MyFamilyBot is the name of a web crawler (a.k.a. robot, spider) used by MyFamily.com to find biographical text on the Internet in connection with this engine. The crawler works by deeply crawling sites that contain biographical text. We have constructed the bot to limit its affect on site usage to be within the range of that of the large commercial search engines. Sites that do not contain biographical text are examined in a superficial manner.
How do I prevent MyFamilyBot from crawling my site?
MyFamilyBot supports the Internet standard protocols for restricting spiders from crawling web sites. These protocols are described here:
How can I contact someone concerning MyFamilyBot?
Please send questions and concerns about MyFamilyBot to SearchBot@MyFamilyInc.com.
I have no idea when this page was added and I’m still not sure how to access it on the Ancestry.com site. (Ironically, I used Google’s cache to find it). Some may believe that this page constitutes some sort of notice to Web publishers who thereupon should have put into place the well-known protocols for preventing “MyFamilyBot” from crawling their site. I don’t agree with this for a variety of reasons. First, I’m concerned about the adequacy of the notice. Second, the reasons I gave above apply here. This would continue to turn property law upside down.
CONCLUSION: Ancestry did the right thing by removing the IBC. They were in a fog of legal uncertainty. And more importantly, the rather surreptitious manner in which they established the IBC breached faith with their membership and the rest of the genealogical community. The legal issues ultimately will be resolved the by the United States supreme Court. The ethical and social issues can only be worked out if Ancestry reaches out to the community and engages the community in a genuine effort to close the breach. They’ve got some work to do on that issue. Now’s the time to start.
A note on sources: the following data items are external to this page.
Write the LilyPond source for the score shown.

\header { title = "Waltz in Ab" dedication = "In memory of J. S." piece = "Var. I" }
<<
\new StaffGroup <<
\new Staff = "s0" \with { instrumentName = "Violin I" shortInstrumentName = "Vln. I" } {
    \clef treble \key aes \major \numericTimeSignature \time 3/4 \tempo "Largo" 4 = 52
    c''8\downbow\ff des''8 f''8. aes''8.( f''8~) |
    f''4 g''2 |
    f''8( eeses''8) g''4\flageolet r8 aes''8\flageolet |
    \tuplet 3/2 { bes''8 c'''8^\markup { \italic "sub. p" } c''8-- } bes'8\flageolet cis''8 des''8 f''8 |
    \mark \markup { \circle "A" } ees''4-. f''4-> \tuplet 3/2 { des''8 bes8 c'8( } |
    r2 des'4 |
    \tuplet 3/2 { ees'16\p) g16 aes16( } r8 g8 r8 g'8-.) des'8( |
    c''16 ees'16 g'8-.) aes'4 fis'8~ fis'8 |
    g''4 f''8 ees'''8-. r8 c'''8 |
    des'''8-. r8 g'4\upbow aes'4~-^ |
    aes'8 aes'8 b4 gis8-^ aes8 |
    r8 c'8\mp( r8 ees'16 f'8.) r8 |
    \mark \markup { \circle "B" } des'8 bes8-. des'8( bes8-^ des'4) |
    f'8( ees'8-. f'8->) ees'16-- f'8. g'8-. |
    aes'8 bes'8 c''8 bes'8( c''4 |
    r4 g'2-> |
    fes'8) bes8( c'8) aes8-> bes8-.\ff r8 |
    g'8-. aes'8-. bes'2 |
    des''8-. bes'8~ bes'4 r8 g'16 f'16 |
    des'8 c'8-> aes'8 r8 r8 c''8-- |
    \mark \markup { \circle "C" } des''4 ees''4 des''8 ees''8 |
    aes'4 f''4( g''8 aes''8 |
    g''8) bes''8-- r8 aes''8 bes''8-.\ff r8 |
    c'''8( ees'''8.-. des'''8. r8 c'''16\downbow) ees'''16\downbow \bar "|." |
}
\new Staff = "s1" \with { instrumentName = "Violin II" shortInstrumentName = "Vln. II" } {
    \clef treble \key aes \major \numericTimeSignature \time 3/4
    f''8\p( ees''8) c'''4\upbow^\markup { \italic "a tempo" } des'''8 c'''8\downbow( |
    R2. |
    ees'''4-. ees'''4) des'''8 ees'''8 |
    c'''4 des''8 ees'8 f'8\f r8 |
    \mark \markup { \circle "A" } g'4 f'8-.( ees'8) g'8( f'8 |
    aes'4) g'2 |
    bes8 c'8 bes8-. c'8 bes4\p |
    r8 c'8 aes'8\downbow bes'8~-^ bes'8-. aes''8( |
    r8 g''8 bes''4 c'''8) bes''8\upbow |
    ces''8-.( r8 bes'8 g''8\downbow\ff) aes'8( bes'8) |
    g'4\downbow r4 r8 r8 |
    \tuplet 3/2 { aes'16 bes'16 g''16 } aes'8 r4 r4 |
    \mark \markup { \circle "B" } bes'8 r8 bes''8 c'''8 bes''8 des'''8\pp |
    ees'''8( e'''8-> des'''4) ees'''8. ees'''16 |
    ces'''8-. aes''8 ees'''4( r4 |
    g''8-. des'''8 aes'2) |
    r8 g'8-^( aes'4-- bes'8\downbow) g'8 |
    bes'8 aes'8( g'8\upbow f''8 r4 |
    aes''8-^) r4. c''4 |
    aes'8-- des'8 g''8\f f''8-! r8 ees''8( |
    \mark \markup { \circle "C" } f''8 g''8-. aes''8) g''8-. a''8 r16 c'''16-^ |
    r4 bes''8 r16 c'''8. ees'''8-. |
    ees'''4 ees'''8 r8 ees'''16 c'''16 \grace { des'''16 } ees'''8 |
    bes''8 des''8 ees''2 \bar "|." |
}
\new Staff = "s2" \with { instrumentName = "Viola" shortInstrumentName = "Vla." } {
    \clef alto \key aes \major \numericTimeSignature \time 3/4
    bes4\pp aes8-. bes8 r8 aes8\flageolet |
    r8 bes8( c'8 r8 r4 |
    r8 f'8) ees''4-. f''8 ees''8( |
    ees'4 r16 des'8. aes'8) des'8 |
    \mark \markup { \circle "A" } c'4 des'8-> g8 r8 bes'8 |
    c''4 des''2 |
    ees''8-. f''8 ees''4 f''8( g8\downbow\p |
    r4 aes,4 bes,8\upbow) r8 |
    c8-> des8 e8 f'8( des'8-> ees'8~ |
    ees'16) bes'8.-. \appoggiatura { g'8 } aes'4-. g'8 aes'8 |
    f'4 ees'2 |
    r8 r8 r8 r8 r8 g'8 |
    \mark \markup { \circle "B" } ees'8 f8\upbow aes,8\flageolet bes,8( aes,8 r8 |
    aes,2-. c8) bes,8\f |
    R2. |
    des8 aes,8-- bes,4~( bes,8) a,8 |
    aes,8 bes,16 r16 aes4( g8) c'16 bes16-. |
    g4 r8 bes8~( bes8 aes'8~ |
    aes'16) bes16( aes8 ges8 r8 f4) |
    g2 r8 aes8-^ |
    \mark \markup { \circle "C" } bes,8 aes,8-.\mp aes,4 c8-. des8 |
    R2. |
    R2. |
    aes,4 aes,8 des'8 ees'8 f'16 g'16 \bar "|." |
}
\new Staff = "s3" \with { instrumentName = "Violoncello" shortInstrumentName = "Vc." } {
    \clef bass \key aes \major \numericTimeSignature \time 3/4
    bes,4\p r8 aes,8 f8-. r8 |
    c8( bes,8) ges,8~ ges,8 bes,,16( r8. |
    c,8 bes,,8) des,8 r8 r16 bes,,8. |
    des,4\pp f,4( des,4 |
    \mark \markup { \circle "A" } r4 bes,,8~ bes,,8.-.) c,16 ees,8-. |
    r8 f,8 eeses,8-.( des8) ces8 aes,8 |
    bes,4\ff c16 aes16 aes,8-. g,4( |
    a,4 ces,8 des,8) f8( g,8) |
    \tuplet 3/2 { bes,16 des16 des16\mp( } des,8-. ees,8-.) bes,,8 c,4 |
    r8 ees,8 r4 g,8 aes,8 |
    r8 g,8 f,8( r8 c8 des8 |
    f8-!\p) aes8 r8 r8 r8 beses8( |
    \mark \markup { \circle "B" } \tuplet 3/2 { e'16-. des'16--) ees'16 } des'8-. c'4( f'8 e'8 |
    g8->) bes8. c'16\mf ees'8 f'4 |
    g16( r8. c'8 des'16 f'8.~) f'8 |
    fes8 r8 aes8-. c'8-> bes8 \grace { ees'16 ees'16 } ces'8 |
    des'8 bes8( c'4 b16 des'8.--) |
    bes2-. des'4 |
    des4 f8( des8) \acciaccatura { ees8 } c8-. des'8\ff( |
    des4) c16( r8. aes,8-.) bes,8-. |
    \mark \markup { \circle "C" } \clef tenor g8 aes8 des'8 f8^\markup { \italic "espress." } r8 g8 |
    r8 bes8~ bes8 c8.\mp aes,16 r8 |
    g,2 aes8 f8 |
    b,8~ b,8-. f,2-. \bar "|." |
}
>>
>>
Notice: The information in this writing is intended for educational use only and is not intended nor should it be construed as legal advice. If you have a legal problem, consult a lawyer admitted to practice in your state of residence. I am an active member of the bar of the State of California and am admitted to practice before the United States Supreme Court and various other federal courts. I am not licensed to practice in any other state. I am not presently soliciting or accepting new clients in the matters discussed above.